* [Bacaan Terpilih]
1.     Institutional Theory
2.     Transaction Cost Economic
3.     Resource Based Theory

Institutional Theory (Scott, 1995 didalam Hoskisson dkk., 2000) menyatakan bahwa lingkungan memberikan pengaruh terhadap kondisi sosial dan perilaku organisasi dalam menjalankan bisnisnya. Dalam konteks Indonesia, teori tersebut terwujud dalam bentuk pasar yang besar (jumlah penduduk) dengan daya beli yang perlahan naik namun seringkali dibayangi oleh tingkat inflasi yang cenderung tinggi.

Teori Transaction Cost dalam konteks emerging economy khususnya Indonesia menyatakan bahwa harga yang terbentuk dipasar tidak merefleksikan sepenuhnya dari proses bisnis yang efisien (Choi dkk., 1999, didalam Hoskisson dkk., 2000). Harga yang dibentuk sangat dipengaruhi oleh struktur birokrasi, sistem kontrak dan hukum yag berlaku dinegara emerging economy yang mempunyai kecendrungan untuk tidak efisien.

* [Informasi Hasil Ekstraksi]

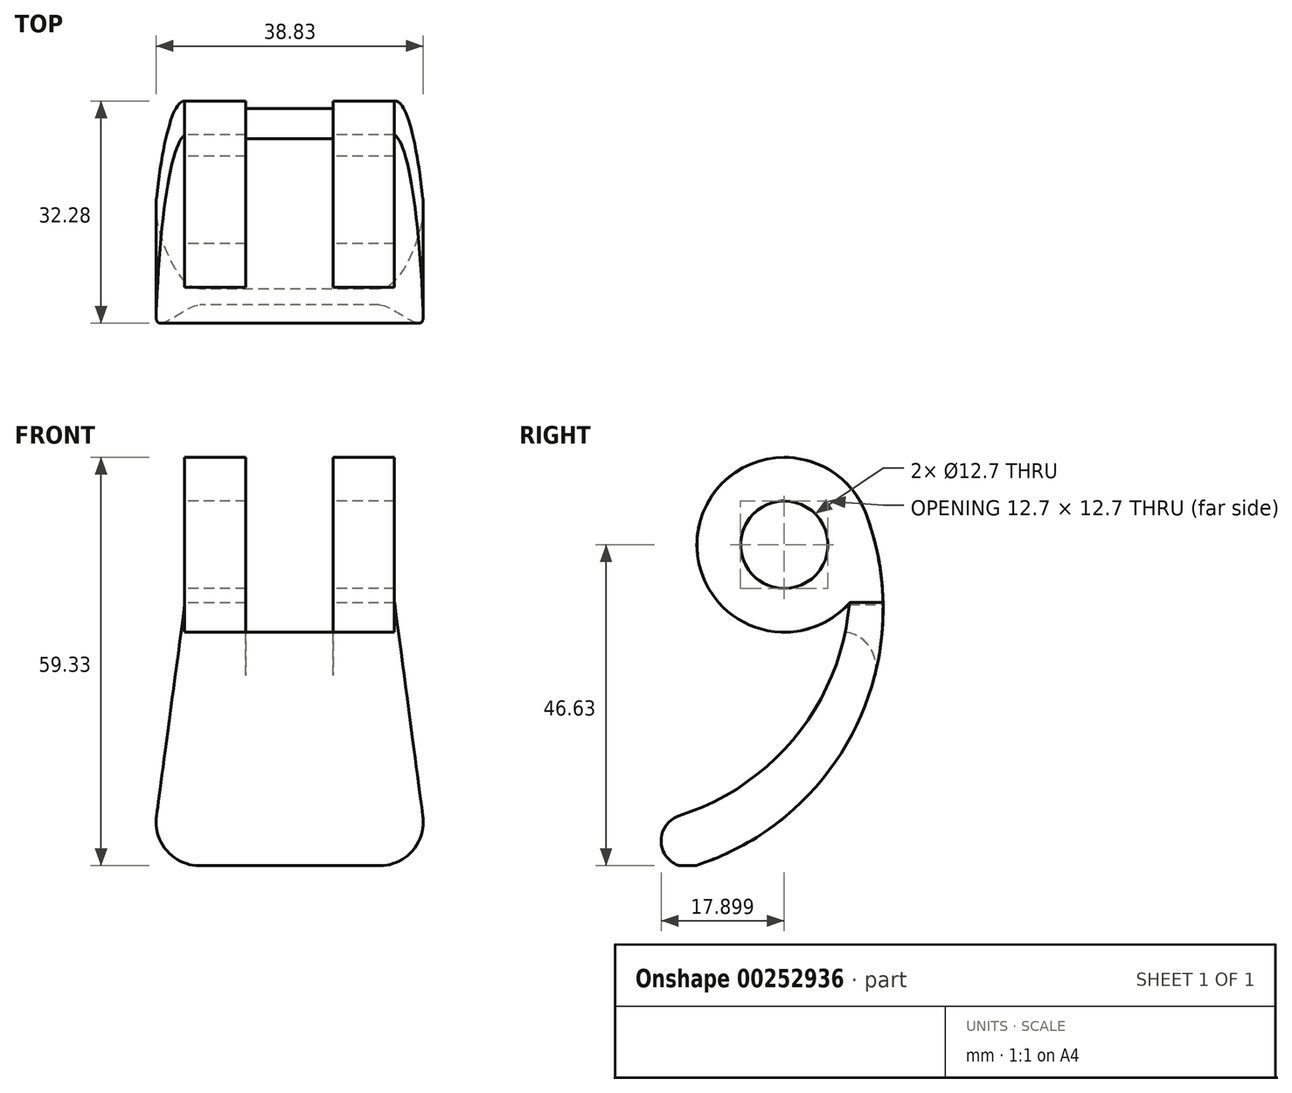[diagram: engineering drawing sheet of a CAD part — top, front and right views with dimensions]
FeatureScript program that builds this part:
annotation { "Feature Type Name" : "Feature", "Feature Type Description" : "" }
export const myFeature = defineFeature(function(context is Context, id is Id, definition is map)
    precondition{}
    {
        {
            var Q0;
            Q0=qCreatedBy(makeId("Front.planeOp"),FACE);
            var sketch = newSketch(context, id + "F0", { "sketchPlane" : qUnion([Q0])});
            skCircle(sketch, "E0", {"center": v(0, 0) * mm, "radius": 12.7 * mm});
            skCircle(sketch, "E1", {"center": v(0, 0) * mm, "radius": 6.35 * mm});
            skSolve(sketch);
        }
        {
            var Q0;
            Q0=qSketchRegion(id+"F0",true);
            extrude(context, id + "F1", {"entities" : qUnion([Q0]), "endBound" : BoundingType.SYMMETRIC, "depth" : 30.48 * mm});
        }
        {
            var Q0;
            Q0=qCreatedBy(makeId("Front.planeOp"),FACE);
            var sketch = newSketch(context, id + "F2", { "sketchPlane" : qUnion([Q0])});
            skArc(sketch, "E2", {"start": v(-12.94, -46.63) * mm, "mid": v(10.43, -26.42) * mm, "end": v(11.9, 4.44) * mm});
            skArc(sketch, "E3", {"start": v(-15.24, -39.37) * mm, "mid": v(1.83, -27.66) * mm, "end": v(9.5, -8.43) * mm});
            skArc(sketch, "E4", {"start": v(-15.24, -39.37) * mm, "mid": v(-17.73, -44.15) * mm, "end": v(-12.94, -46.63) * mm});
            skArc(sketch, "E5", {"start": v(9.5, -8.43) * mm, "mid": v(12.48, -2.33) * mm, "end": v(11.9, 4.44) * mm});
            skSolve(sketch);
        }
        {
            var Q0;
            Q0=qSketchRegion(id+"F2",true);
            extrude(context, id + "F3", {"entities" : qUnion([Q0]), "operationType" : NewBodyOperationType.ADD, "endBound" : BoundingType.SYMMETRIC, "depth" : 40.64 * mm});
        }
        {
            var Q0;
            Q0=qCreatedBy(makeId("Front.planeOp"),FACE);
            var sketch = newSketch(context, id + "F4", { "sketchPlane" : qUnion([Q0])});
            skCircle(sketch, "E6", {"center": v(0, 0) * mm, "radius": 12.7 * mm});
            skSolve(sketch);
        }
        {
            var Q0;
            Q0=qSketchRegion(id+"F4",true);
            extrude(context, id + "F5", {"entities" : qUnion([Q0]), "operationType" : NewBodyOperationType.REMOVE, "endBound" : BoundingType.SYMMETRIC, "depth" : 12.7 * mm});
        }
        {
            var Q0;
            Q0=qCreatedBy(makeId("Right.planeOp"),FACE);
            var sketch = newSketch(context, id + "F6", { "sketchPlane" : qUnion([Q0])});
            skLineSegment(sketch, "E7.bottom", {"start": v(-6.35, 12.7) * mm, "end": v(6.35, 12.7) * mm});
            skLineSegment(sketch, "E7.top", {"start": v(-6.35, -12.7) * mm, "end": v(6.35, -12.7) * mm});
            skLineSegment(sketch, "E7.left", {"start": v(-6.35, 12.7) * mm, "end": v(-6.35, -12.7) * mm});
            skLineSegment(sketch, "E7.right", {"start": v(6.35, 12.7) * mm, "end": v(6.35, -12.7) * mm});
            skSolve(sketch);
        }
        {
            var Q0;
            Q0=qSketchRegion(id+"F6",true);
            extrude(context, id + "F7", {"entities" : qUnion([Q0]), "operationType" : NewBodyOperationType.REMOVE, "endBound" : BoundingType.THROUGH_ALL, "depth" : 25.4 * mm});
        }
        {
            var Q0;
            Q0=makeQuery(id+"F7.boolean.opBoolean","INTERSECT",EDGE,{"derivedFrom":[makeQuery(id+"F3.opExtrude","SWEPT_FACE",FACE,{"disambiguationData":[OSD([sQuery(id+"F2.wireOp",EDGE,"E2")])]}),makeQuery(id+"F7.opExtrude","SWEPT_FACE",FACE,{"disambiguationData":[OSD([sQuery(id+"F6.wireOp",EDGE,"E7.top")])]})]});
            fillet(context, id + "F8", {"entities" : qUnion([Q0]), "radius" : 5.08 * mm, "tangentPropagation" : true, "allowEdgeOverflow" : false});
        }
        {
            var Q0;
            Q0=qCreatedBy(makeId("Right.planeOp"),FACE);
            var sketch = newSketch(context, id + "F9", { "sketchPlane" : qUnion([Q0])});
            skLineSegment(sketch, "E8", {"start": v(0, 0) * mm, "end": v(0, 34.87) * mm, "construction": true});
            skSolve(sketch);
        }
        {
            var Q0;
            Q0=makeQuery(id+"F1.opExtrude","SWEPT_BODY",BODY,{"disambiguationData":[OSD([sQuery(id+"F0.wireOp",EDGE,"E0"),sQuery(id+"F0.wireOp",EDGE,"E1")])]});
            var Q1;
            Q1=sQuery(id+"F9.wireOp",EDGE,"E8");
            transform(context, id + "F10", {"entities" : qUnion([Q0]), "transformType" : TransformType.ROTATION, "transformAxis" : qUnion([Q1]), "angle" : 1.57 * radian, "makeCopy" : false});
        }
        {
            var Q0;
            Q0=qCreatedBy(makeId("Front.planeOp"),FACE);
            var sketch = newSketch(context, id + "F11", { "sketchPlane" : qUnion([Q0])});
            skLineSegment(sketch, "E9", {"start": v(15.24, -8.38) * mm, "end": v(19.37, -39.45) * mm});
            skLineSegment(sketch, "E10", {"start": v(13.07, -46.63) * mm, "end": v(-13.06, -46.63) * mm});
            skLineSegment(sketch, "E11", {"start": v(-19.36, -39.44) * mm, "end": v(-15.24, -8.7) * mm});
            skLineSegment(sketch, "E12", {"start": v(-15.24, -8.7) * mm, "end": v(-15.24, 12.7) * mm});
            skLineSegment(sketch, "E13", {"start": v(-15.24, 12.7) * mm, "end": v(15.24, 12.7) * mm});
            skLineSegment(sketch, "E14", {"start": v(15.24, 12.7) * mm, "end": v(15.24, -8.38) * mm});
            skPoint(sketch, "E15.visualSharp", {"position": v(20.32, -46.63) * mm});
            skArc(sketch, "E15.filletArc", {"start": v(13.07, -46.63) * mm, "mid": v(17.85, -44.47) * mm, "end": v(19.37, -39.45) * mm});
            skPoint(sketch, "E16.visualSharp", {"position": v(-20.32, -46.63) * mm});
            skArc(sketch, "E16.filletArc", {"start": v(-19.36, -39.44) * mm, "mid": v(-17.84, -44.47) * mm, "end": v(-13.06, -46.63) * mm});
            skSolve(sketch);
        }
        {
            var Q0;
            Q0 = qSketchRegion(id + "F11", true);
            extrude(context, id + "F12", {"entities" : qUnion([Q0]), "operationType" : NewBodyOperationType.INTERSECT, "endBound" : BoundingType.SYMMETRIC, "depth" : 76.2 * mm});
        }
    });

* [Soal Tantangan]
1. Salin bagian bacaan tentang teori bisnis di Indonesia, mulai dari "1.     Institutional Theory" dan berakhir pada "untuk tidak efisien.".
2. Lanjutkan bacaan tentang teori bisnis di negara berkembang mulai dari kalimat terakhirnya.
Baris-baris tersebut merupakan bahan tersendiri yang terpisah dari bacaan.

* [Jawaban Latihan]
1.
1.     Institutional Theory
2.     Transaction Cost Economic
3.     Resource Based Theory

Institutional Theory (Scott, 1995 didalam Hoskisson dkk., 2000) menyatakan bahwa lingkungan memberikan pengaruh terhadap kondisi sosial dan perilaku organisasi dalam menjalankan bisnisnya. Dalam konteks Indonesia, teori tersebut terwujud dalam bentuk pasar yang besar (jumlah penduduk) dengan daya beli yang perlahan naik namun seringkali dibayangi oleh tingkat inflasi yang cenderung tinggi.

Teori Transaction Cost dalam konteks emerging economy khususnya Indonesia menyatakan bahwa harga yang terbentuk dipasar tidak merefleksikan sepenuhnya dari proses bisnis yang efisien (Choi dkk., 1999, didalam Hoskisson dkk., 2000). Harga yang dibentuk sangat dipengaruhi oleh struktur birokrasi, sistem kontrak dan hukum yag berlaku dinegara emerging economy yang mempunyai kecendrungan untuk tidak efisien.

2.
Selain itu, Hosskisson dkk. (2000) juga menyarankan adanya hubungan yang penting antara teori Agency teori Transaction Cost. Berdasarkan Shleifer dkk. (1997) dalam Hoskisson dkk. (2000), teori Agency menyatakan bahwa manajer yang bekerja dalam organisasi diharapkan menjadi kepanjangan tangan dari pemilik perusahaan dalam mencapai target yang ditetapkan. Namun sebagaimana diajukan oleh Hoskisson dkk. (2000), kepentingan para pemegang saham ini sering kali tidak singkron dengan kondisi perusahaan yang berada dinegara emerging market (seperti Indonesia).

Terakhir, Hoskisson dkk. (2000) juga membahas pendekatan strategi yang berdasarkan atas teori Resource Based Theory (Barney, 1991), dimana keuntungan kompetitif perusahaan lebih ditentukan oleh adanya sumberdaya perusahaan yang bernilai (Valuable), langka (Rare), susah ditiru (Inimmitable) dan langka barang substitusinya (substitutability).
Pada akhirnya, Hosskisson dkk. (2000) menyimpulkan bahwa teori Institutional Theory merupakan yang paling penting untuk diterapkan di negara emerging economic, diikuti oleh strategi berdasarkan teori Transactional Cost dan serta Resource Based Theory.

Cynefin Domains
Kurtz dan Snowden (2003) menyajikan sebuah konsep yang menarik tentang bagaimana sebuah perusahaan harus bereaksi dan memilih strategi terhadap kondisi lingkungan dimana lingkungan mereka berada. Konsep tersebut disajikan dalam sebuah Framework yang dinamakan Cynefin Domains.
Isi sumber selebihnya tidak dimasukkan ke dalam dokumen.